La musique, une histoire de famille
Mélany Côté a grandi en écoutant de la musique avec un père qui jouait de la guitare et chantait. «J’ai commencé à jouer de la guitare vers 5 ans, puis vers 11 ou 12 ans, j’ai suivi des cours particuliers de piano classique, raconte-t-elle. Mes deux grands-mères étaient pianistes classiques, donc j’imagine que c’est dans la famille!»
Lorsqu’est venu le temps d’entrer au cégep, celle qui a toujours eu d’excellents résultats scolaires hésitait entre la médecine et la musique. Finalement, elle a opté pour le programme de techniques professionnelles de musique et chanson – interprétation en musique populaire au Collège Lionel-Groulx.
«Au secondaire, je faisais des devoirs sept jours sur sept, donc je me suis dit que choisir la musique m’aiderait à être moins dans mes cahiers, indique celle qui est originaire de Lachute. Puis, j’avais envie d’aller plus vers le jazz et la pop, de tenter une plus grande liberté musicale.»
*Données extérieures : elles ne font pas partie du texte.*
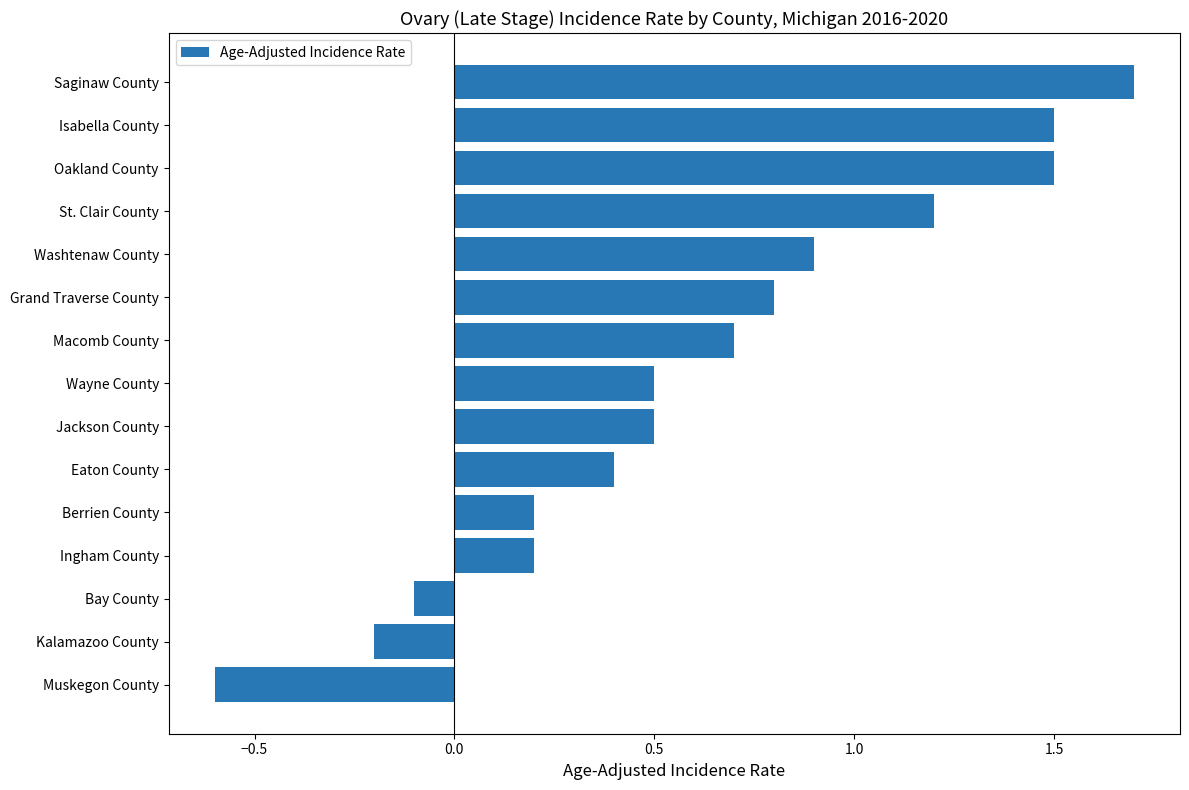

What is the change in value from Macomb County to Ingham County?

-0.5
Or, elle a failli abandonner le programme dans les trois premières semaines. «Je trouvais ça vraiment intense, se souvient-elle. Apprendre une discipline, ça demande de s’exercer chaque jour. Finalement, j’ai eu la piqûre.»
Elle a même fait une année additionnelle en composition et arrangement et c’est à ce moment-là qu’elle a commencé, sur la recommandation de professeurs, à remplir des contrats sur scène et en studio. «Ça m’a montré qu’une carrière dans ce domaine pouvait être possible», dit-elle.
La motivation de l’université
Avec un parcours en jazz, pop et classique, Mélany Côté a sursauté en arrivant au baccalauréat en musique à l’UdeM. «Il y a de nombreux prodiges et plusieurs personnes se concentrent sur le jazz depuis des années, affirme-t-elle. Elles sont toutes dévouées à leur art. Pendant les pauses, on se donne des trucs. Ça m’a beaucoup motivée.»
Sa soif d’apprendre l’a menée à poursuivre ses études à la maîtrise. «Je compose depuis que je suis jeune et c’est ce que je souhaite approfondir», mentionne la musicienne.
Elle est aussi particulièrement motivée par l’heure de musique originale à composer et à enregistrer à la fin du programme.
Ce qu’elle désire pour la suite? «J’aime vraiment la scène et je voudrais faire quelques tournées, précise Mélany Côté. Voyager un peu avec mes projets et ceux des autres, ce serait génial.»